日本大百科全書(ニッポニカ) 「ブーダン」の意味・わかりやすい解説
ブーダン(地質)
ぶーだん
boudin フランス語
硬くてもろい地層と流動性に富む地層との互層にしばしばみられる変形構造の一種で、地層面に平行な引張(ひっぱり)によって前者が引きちぎられ、その間を後者が流動してきて埋めたような形態をなす構造。互層の組合せには、砂岩・泥岩互層や、石英片岩・泥質片岩の互層などがあり、いずれも後者が相対的に流動性に富む。引きちぎられた地層の中には層面に直交する伸張節理がほぼ等間隔に発達するが、角が引きずりによってやや丸みを帯び、断面で見ると連なったソーセージ状を呈するため、この名がある(ブーダンはフランス語でソーセージの意)。腸詰構造、ブーディン、ブーディナージュともいう。

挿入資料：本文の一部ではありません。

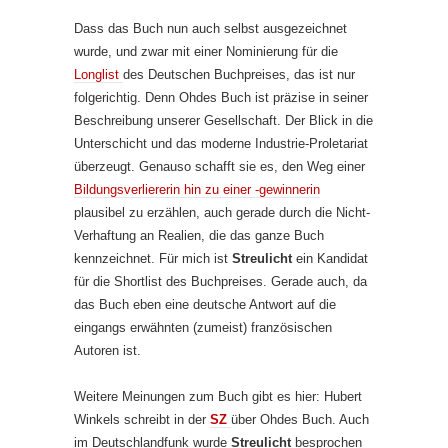
Dass das Buch nun auch selbst ausgezeichnet
wurde, und zwar mit einer Nominierung für die
Longlist
des Deutschen Buchpreises, das ist nur
folgerichtig. Denn Ohdes Buch ist präzise in seiner
Beschreibung unserer Gesellschaft. Der Blick in die
Unterschicht und das moderne Industrie-Proletariat
überzeugt. Genauso schafft sie es, den Weg einer
Bildungsverliererin hin zu einer -gewinnerin
plausibel zu erzählen, auch gerade durch die Nicht-
Verhaftung an Realien, die das ganze Buch
kennzeichnet. Für mich ist
Streulicht
ein Kandidat
für die Shortlist des Buchpreises. Gerade auch, da
das Buch eben eine deutsche Antwort auf die
eingangs erwähnten (zumeist) französischen
Autoren ist.
Weitere Meinungen zum Buch gibt es hier: Hubert
Winkels schreibt in der
SZ
über Ohdes Buch. Auch
im Deutschlandfunk wurde
Streulicht
besprochen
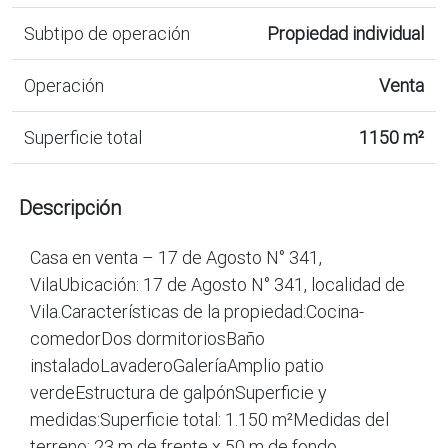
Subtipo de operación
Propiedad individual
Operación
Venta
Superficie total
1150 m²
Descripción
Casa en venta – 17 de Agosto N° 341,
VilaUbicación: 17 de Agosto N° 341, localidad de
Vila.Características de la propiedad:Cocina-
comedorDos dormitoriosBaño
instaladoLavaderoGaleríaAmplio patio
verdeEstructura de galpónSuperficie y
medidas:Superficie total: 1.150 m²Medidas del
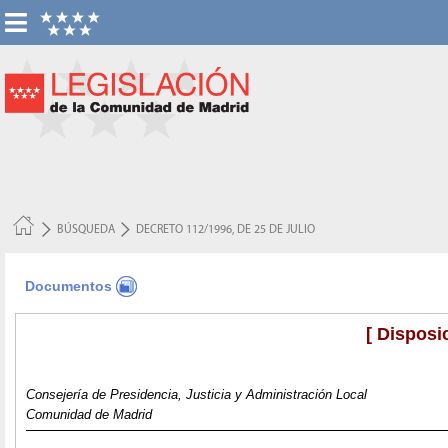
BÚSQUEDA
DECRETO 112/1996, DE 25 DE JULIO
Documentos
[ Disposi
Consejería de Presidencia, Justicia y Administración Local
Comunidad de Madrid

三次元的にみると、先の伸張節理は褶曲(しゅうきょく)軸と平行なことも多く、広域応力場を反映しているため、構造解析の手段としてしばしば用いられる。相対的に硬い地層がほぼ直交する二方向でブーダンが形成されると、正方形や長方形に分かれたブロックが整然と並ぶため、その見かけから「板チョコ構造」とよばれる構造ができる。
[岩松 暉・村田明広]
ブーダン(Eugène Boudin)
ぶーだん
Eugène Boudin
(1824―1898)
フランスの画家。オンフルールに船員の子として生まれる。20歳のとき、同じノルマンディー地方のル・アーブルで画材店を開き、イザベー、トロワイヨン、ミレーなど、店に訪れる画家たちの作品を展示するとともに、彼らから助言と励ましを受けた。1850年、市の奨学金を得てパリに出て学ぶが、しばしばノルマンディーに戻り、海や空など自然の様相を直接描いて、そこに自らの真に進むべき道をみいだした。58年、当時17歳のモネと出会い、戸外の制作へと促したことが後の印象派の形成に少なからぬ役割を果たすことになる。波や雲など刻々と変化する自然の情景や海辺の行楽など、同時代的情景に対する愛好、戸外での制作、自由で慣習にとらわれないスケッチ風の技法など、彼の作品は印象派の先駆けをなすものであった。ドービルで没。